TEXT SECTION:

══════════════════════════════

In my last post on Miller v. Alabama, I discussed the majority opinion’s use of a common law constitutionalism approach to implementing the cruel and unusual requirement.  The approach seems constrained on its face, but in fact turns out not to be.

In this post, I want to explore Justice Thomas’s originalist dissent and his use of originalism to constrain precedent.  The majority had relied on two lines of precedents that it then expanded to hold that a sentencing scheme that mandates life in prison without the possibility of parole for juvenile homicide offenders is cruel and unusual under the Eight Amendment.  Justice Thomas argues that neither of these lines of precedent is consistent with the original understanding of the Eight Amendment.

Thomas disputes the first line of cases on originalist grounds.  These cases adopt categorical bans on sentencing practices based on mismatches between the culpability of a class of offenders and the severity of a penalty – cases such as Roper v Simmons, which bars capital punishment for children, and Graham v. Florida, which prohibits life without the possibility of parole for a juvenile convicted of a nonhomicide offense.  Relying on Justice Scalia’s opinion in Harmelin v. Michigan, Thomas concluded that the Cruel and Unusual Punishments Clause does not contain a proportionality principle and therefore does not authorize courts to invalidate any punishment they deem “disproportionate to the severity of the crime or to a particular class of offenders.”

Thomas may be right, but there has been some academic work on the Eighth Amendment’s original meaning that argues it does contain a proportionality principle.  In a very interesting article, Professor John Stinneford argues that “the word ‘unusual’ was a term of art that referred to government practices that deviate from ‘long usage.’”  Building on this article, Stinneford argues in a second piece that the original meaning of the Eight Amendment includes a proportionality requirement:

The English version of the Cruel and Unusual Punishments Clause was specifically directed at excessive punishments, not simply illegal ones. In America, the phrase “cruel and unusual” was widely used within the legal system as a synonym for “excessive” and was not an “exceedingly vague” way to express the idea of disproportionality. Finally, the historical evidence shows that the Framers and early interpreters of the Cruel and Unusual Punishments Clause understood it to prohibit excessive punishments, not merely barbaric methods of punishment.

══════════════════════════════

(Text read from the pages)
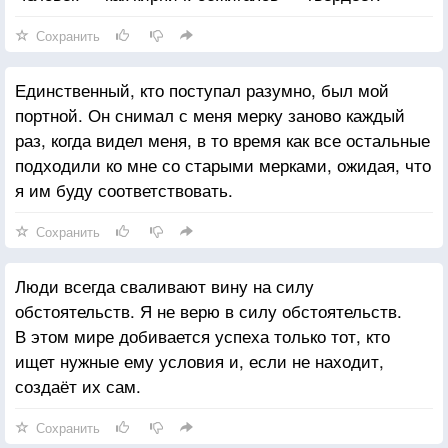
Сохранить
Единственный, кто поступал разумно, был мой
портной. Он снимал с меня мерку заново каждый
раз, когда видел меня, в то время как все остальные
подходили ко мне со старыми мерками, ожидая, что
я им буду соответствовать.
Сохранить
Люди всегда сваливают вину на силу
обстоятельств. Я не верю в силу обстоятельств.
В этом мире добивается успеха только тот, кто
ищет нужные ему условия и, если не находит,
создаёт их сам.
Сохранить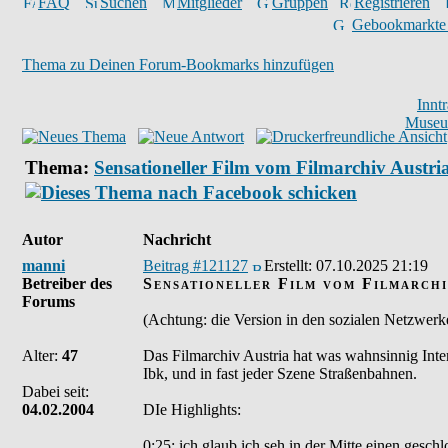
FAQ
Suchen
Mitglieder
Gruppen
Registrieren
Gebookmarkte
Thema zu Deinen Forum-Bookmarks hinzufügen
Innt
Museu
Thema:
Sensationeller Film vom Filmarchiv Austri
Autor
Nachricht
manni
Beitrag #121127
Erstellt:
07.10.2025 21:19
Betreiber des
Sensationeller Film vom Filmarchi
Forums
(Achtung: die Version in den sozialen Netzwerke
Alter:
47
Das Filmarchiv Austria hat was wahnsinnig Inter
Ibk, und in fast jeder Szene Straßenbahnen.
Dabei seit:
04.02.2004
DIe Highlights:
0:25: ich glaub ich seh in der Mitte einen gesc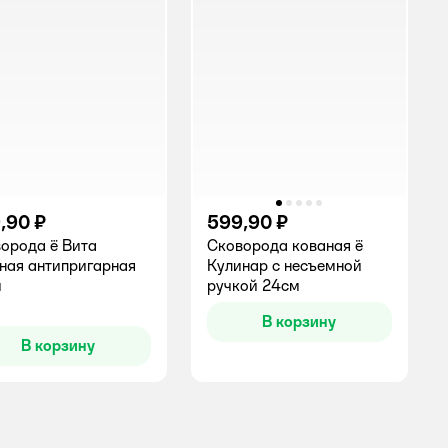
,90 ₽
599,90 ₽
орода ё Вита
Сковорода кованая ё
ная антипригарная
Кулинар с несъемной
м
ручкой 24см
инг:
В корзину
В корзину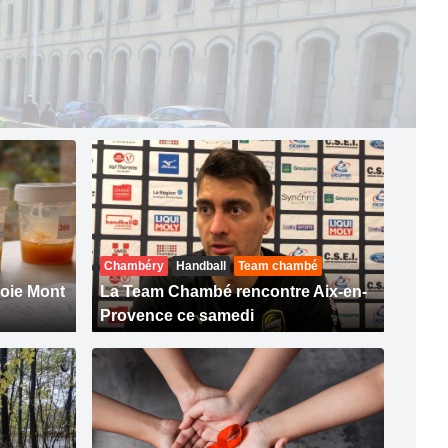
Chambéry
Handball
Team chambé
oie Mont
La Team Chambé rencontre Aix-en-
Provence ce samedi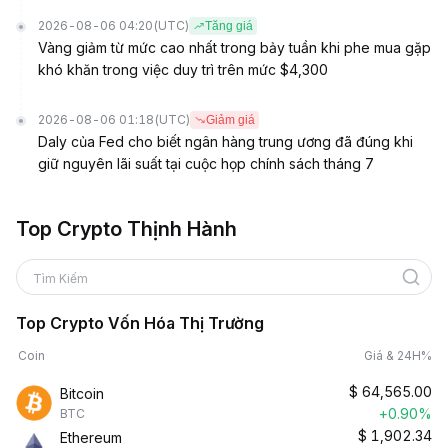
2026-08-06 04:20
(UTC)
Tăng giá
Vàng giảm từ mức cao nhất trong bảy tuần khi phe mua gặp
khó khăn trong việc duy trì trên mức $4,300
2026-08-06 01:18
(UTC)
Giảm giá
Daly của Fed cho biết ngân hàng trung ương đã đúng khi
giữ nguyên lãi suất tại cuộc họp chính sách tháng 7
Top Crypto Thịnh Hành
Tìm Kiếm
Top Crypto Vốn Hóa Thị Trường
Coin
Giá & 24H%
$
64,565.00
Bitcoin
+0.90%
BTC
$
1,902.34
Ethereum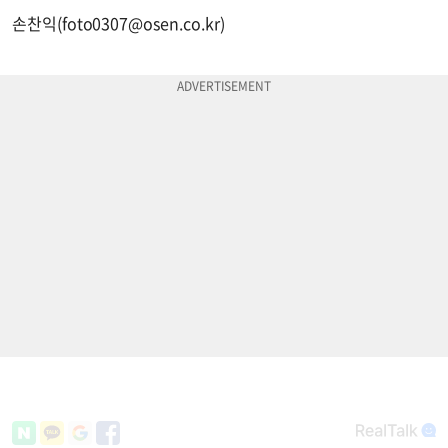
손찬익(
foto0307@osen.co.kr
)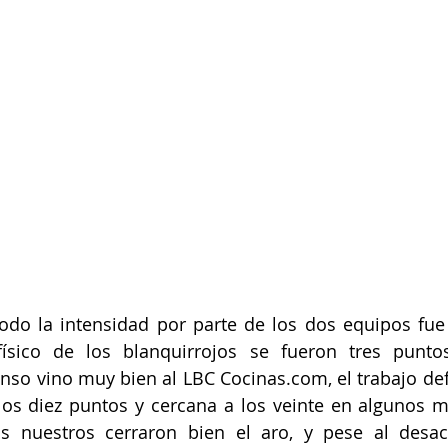
odo la intensidad por parte de los dos equipos fue
físico de los blanquirrojos se fueron tres puntos
anso vino muy bien al LBC Cocinas.com, el trabajo def
 los diez puntos y cercana a los veinte en algunos 
 nuestros cerraron bien el aro, y pese al desacie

══════════════════════════════

TASK INSTRUCTIONS:
- a) Using the post on Justice Thomas's dissent in Miller v. Alabama, say whether each statement agrees with it. Answer yes or no, and quote the words from the post that decide it. (i) Roper v. Simmons bars capital punishment for children. (ii) Graham v. Florida prohibits life without parole for a juvenile convicted of a homicide offense. (iii) Thomas relied on Justice Scalia's opinion in Harmelin v. Michigan.
- b) Write the next part of the post on Justice Thomas's dissent in Miller v. Alabama, starting right after its last sentence.
You won't need the rows to do this.

ANSWERS BY ITEM:
- a)
(i) Yes: "cases such as Roper v Simmons, which bars capital punishment for children"
(ii) No: "Graham v. Florida, which prohibits life without the possibility of parole for a juvenile convicted of a nonhomicide offense"
(iii) Yes: "Relying on Justice Scalia’s opinion in Harmelin v. Michigan, Thomas concluded"

- b)
Thomas also disputes the second line of cases, which prohibits mandatory imposition of the death penalty.  According to Thomas, the Cruel and Unusual Punishments Clause prohibits “torturous methods of punishment” and is not concerned with whether a particular lawful method of punishment is imposed pursuant to a “mandatory or discretionary sentencing regime.”  He bases this in part on the fact that “in the early days of the Republic, each crime generally had a defined punishment prescribed with specificity by the legislature,” and this included capital punishment.

In Miller, Justice Thomas does not argue for overturning these precedents.  Presumably, this is not directly raised by the case and the parties did not ask the Court to do so.  Instead, the original understanding is relevant as to whether these precedents should be extended.  Because they conflict with the original understanding, they should be limited to their existing facts and should not be used to create further departures from the original understanding.

This is a common approach to reconciling originalism and precedent, and represents a reasonable compromise between both values.  I have advocated a different version of this compromise in my own scholarship.